__Document extract__
· · · ·

Interestingly, the synergy between DARA and LEN/BORT treatment was also apparent for cells from the five LEN/BORT-resistant patients (Figure 1d, as illustrated by the fact that observed levels of MM cell lysis with DARA/LEN/BORT treatment were significantly higher than the expected levels of MM cell lysis, calculated on the assumption that there was no treatment interaction). Although we have only been able to evaluate a small number of samples from resistant patients to date, this remarkable synergy suggests the maintenance of anti-tumorigenic properties of LEN and BORT, despite the development of drug resistance. Taken together, these results indicate the potential clinical benefits of combining DARA with these two novel anti-MM agents and warrant further investigation even in patients who are low responders or have become resistant to the latter drugs.
After showing the potential benefits of combining DARA with LEN and BORT, our further investigation focused on two recently introduced and so far the most successful first-line combination therapies based on these two novel agents, namely the triple combinations of LEN, BORT, DEX, abbreviated as RVD, and of MEL, PRED, BORT, abbreviated as MPV. To assess the impact of combining DARA with these combination chemotherapies, we prepared cocktails of these agents, by mixing them at concentrations causing ±30% of the maximal lytic effect on various MM cell lines (data not shown). We then incubated BM-MNC of MM patients with serial dilutions of these cocktails alone or in the presence of DARA and assessed MM cell lysis. As expected, cocktails of RDV (Figure 2a) as well as MPV (Figure 2b) induced dose-dependent lysis of MM cells. Addition of DARA to both RDV and MPV significantly increased the treatment efficacy by almost doubling the lysis levels especially at lower doses of the cocktails. These results illustrate that targeted immunotherapy of MM by DARA holds a significant potential to improve the clinical outcome of currently available novel combination therapies.

· · · ·

__Tasks and exercises__
• A. Answer these questions from the text on DARA combination treatment above:
(i) How many LEN/BORT-resistant patients supplied cells in which the DARA and LEN/BORT synergy was seen?
(ii) Which three agents make up the combination called MPV?
(iii) At what level of effect were the agents mixed when the cocktails were prepared?
• B. Edit the part of the text on DARA combination treatment that opens with the words containing "Interestingly, the synergy" and closes with "the latter drugs.", putting "combined effect" wherever "synergy" appears.

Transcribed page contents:

· · · ·

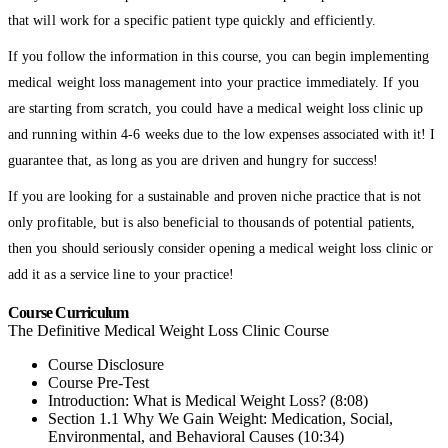
that will work for a specific patient type quickly and efficiently.
If you follow the information in this course, you can begin implementing
medical weight loss management into your practice immediately. If you
are starting from scratch, you could have a medical weight loss clinic up
and running within 4-6 weeks due to the low expenses associated with it! I
guarantee that, as long as you are driven and hungry for success!
If you are looking for a sustainable and proven niche practice that is not
only profitable, but is also beneficial to thousands of potential patients,
then you should seriously consider opening a medical weight loss clinic or
add it as a service line to your practice!
Course Curriculum
The Definitive Medical Weight Loss Clinic Course
Course Disclosure
Course Pre-Test
Introduction: What is Medical Weight Loss? (8:08)
Section 1.1 Why We Gain Weight: Medication, Social,
Environmental, and Behavioral Causes (10:34)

· · · ·

__Answers to the exercise__
• A.
(i) Five.
(ii) MEL, PRED and BORT.
(iii) At concentrations causing ±30% of the maximal lytic effect on various MM cell lines.

• B.
Interestingly, the combined effect between DARA and LEN/BORT treatment was also apparent for cells from the five LEN/BORT-resistant patients (Figure 1d, as illustrated by the fact that observed levels of MM cell lysis with DARA/LEN/BORT treatment were significantly higher than the expected levels of MM cell lysis, calculated on the assumption that there was no treatment interaction). Although we have only been able to evaluate a small number of samples from resistant patients to date, this remarkable combined effect suggests the maintenance of anti-tumorigenic properties of LEN and BORT, despite the development of drug resistance. Taken together, these results indicate the potential clinical benefits of combining DARA with these two novel anti-MM agents and warrant further investigation even in patients who are low responders or have become resistant to the latter drugs.